Kazanılmış haklar “Hukuk Devleti” kavramının temelini oluşturan en önemli unsurlardandır. Kazanılmış hakları ortadan kaldırıcı nitelikte sonuçlara yol açan yorumlar Anayasa"nın 2.maddesinde açıklanan “Türkiye Cumhuriyeti ... bir hukuk devletidir” hükmüne aykırılık oluşturacağı gibi toplumsal kararlılığı, hukuksal güvenceyi ortadan kaldırır, belirsizlik ortamına neden olur ve kabul edilemez.

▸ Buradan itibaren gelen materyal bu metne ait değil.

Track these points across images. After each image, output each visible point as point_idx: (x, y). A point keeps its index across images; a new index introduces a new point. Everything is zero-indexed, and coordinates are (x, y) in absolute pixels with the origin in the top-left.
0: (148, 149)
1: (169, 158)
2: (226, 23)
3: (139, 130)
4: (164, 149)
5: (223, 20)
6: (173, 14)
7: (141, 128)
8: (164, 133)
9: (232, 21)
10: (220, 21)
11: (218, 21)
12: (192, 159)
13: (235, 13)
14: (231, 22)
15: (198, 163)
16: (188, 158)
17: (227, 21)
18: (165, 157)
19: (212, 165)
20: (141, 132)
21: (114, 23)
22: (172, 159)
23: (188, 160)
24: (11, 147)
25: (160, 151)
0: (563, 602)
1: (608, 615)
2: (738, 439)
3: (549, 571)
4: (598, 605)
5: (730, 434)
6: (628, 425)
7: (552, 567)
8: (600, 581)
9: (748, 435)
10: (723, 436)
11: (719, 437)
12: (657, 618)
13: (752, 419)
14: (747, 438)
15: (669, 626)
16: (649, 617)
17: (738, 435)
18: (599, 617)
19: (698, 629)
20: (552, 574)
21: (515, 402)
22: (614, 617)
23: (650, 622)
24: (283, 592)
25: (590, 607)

Yargıtay içtihatları ile kabul edilen “usulü kazanılmış hak” olgusunun, bir çok hukuk kuralında olduğu gibi yine Yargıtay içtihatları ile geliştirilmiş istisnaları bulunmaktadır. Örneğin Mahkemenin bozmaya uymasından sonra yeni bir içtihadı birleştirme kararı (09.05.1960 gün ve 21/9 sayılı YİBK) ya da geçmişe etkili yeni bir kanun çıkması karşısında, Yargıtay bozma ilamına 2018/6518 E. - 2019/4070 K.uyulmuş olmakla oluşan usulü kazanılmış hak hukukça değer taşımayacaktır.

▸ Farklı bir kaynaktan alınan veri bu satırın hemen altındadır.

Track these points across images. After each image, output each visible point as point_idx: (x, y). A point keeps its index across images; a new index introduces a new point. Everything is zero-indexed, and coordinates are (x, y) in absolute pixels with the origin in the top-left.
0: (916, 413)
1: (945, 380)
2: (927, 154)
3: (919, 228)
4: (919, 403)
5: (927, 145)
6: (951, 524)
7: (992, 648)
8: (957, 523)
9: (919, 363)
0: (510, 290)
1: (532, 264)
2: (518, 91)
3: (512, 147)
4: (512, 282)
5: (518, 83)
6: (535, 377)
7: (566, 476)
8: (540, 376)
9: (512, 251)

Usulü kazanılmış hakkın hukuki sonuç doğurabilmesi için; bir davada ya taraflar ya mahkeme ya da Yargıtay tarafından açık biçimde yapılmış olan ve istisnalar arasında sayılmayan bir usul işlemi ile taraflardan biri lehine doğmuş uyulması zorunlu olan bir hakkın varlığından söz edilebilmesi gerekir.( HGK.nun 12.07.2006 T., 2006/4-519 E, 2006/527 K, 03.12.2008 T., 2008/10-730 E., 2008/732 K.) Zira usulü kazanılmış hak ilkesi kamu düzeniyle ilgilidir. (09.05.1960 T., 21/9; 04.02.1959 gün 13/5 sayılı İçtihadı Birleştirme kararı)
Bu açıklamalar ışığında, Mahkemece verilen ilk kararın davacı ... davalı ... Genel Müdürlüğü tarafından temyizi üzerine Dairemiz kararı ile bozulduğu, bozma ilamında davalı ... Genel Müdürlüğü vekilinin tüm temyiz itirazlarının reddi ile davacı lehine olacak şekilde, maddi tazminat miktarına dair 12/12/2014 tarihli ıslah dilekçesi değerlendirilerek hüküm kurulması gerektiğine değinildiği anlaşılmıştır. Akabinde Yerel Mahkeme her ne kadar Dairemizin Bozma ilamına uymuş ise de; maddi tazminat davası bakımından dosyada mevcut bilirkişi hesap raporunda yapılan hesaplamaya itibar edilmesi yerine, yeniden hesap raporu tanzimi sureti ile bozma ilamına uygun bir karar ihdas etmemiş, davalılar lehine 83478,10 TL maddi tazminat miktarı üzerinden oluşan usulü müktesep hakka riayet edilmemiştir. İşaret olunan Bozma ilamına göre; mahkemenin hesap bilirkişisinden aldığı 04/11/2015 tarihli raporda tespit edilen maddi tazminat alacağının 83478,10 TL olarak belirlenmesine karşın, mahkemenin yeniden hesap raporu aldırmak sureti ile taleple bağlı şekilde 89556,35 TL maddi tazminata hükmetmesi hatalı olmuştur.
Mahkemece yapılacak iş, davacının maddi tazminat alacağının 04/11/2015 tarihli raporda 83478,10 TL olarak belirlendiği dikkate alınarak bu miktar doğrultusunda karar vermekten ibarettir.
Mahkemece bu maddi ve hukuki olgular nazara alınmaksızın yazılı şekilde karar verilmesi usul ve yasaya aykırı olup bozma nedenidir.
O halde, davalı vekilinin bu yönleri amaçlayan temyiz itirazları kabul edilmeli ve hüküm bozulmalıdır.
SONUÇ: Hükmün yukarıda açıklanan nedenlerle BOZULMASINA, aşağıda yazılı temyiz harcının temyiz eden davacıya yükletilmesine, temyiz harcının istek halinde temyiz eden davalıya iadesine, 23/05/2019 gününde oy birliğiyle karar verildi.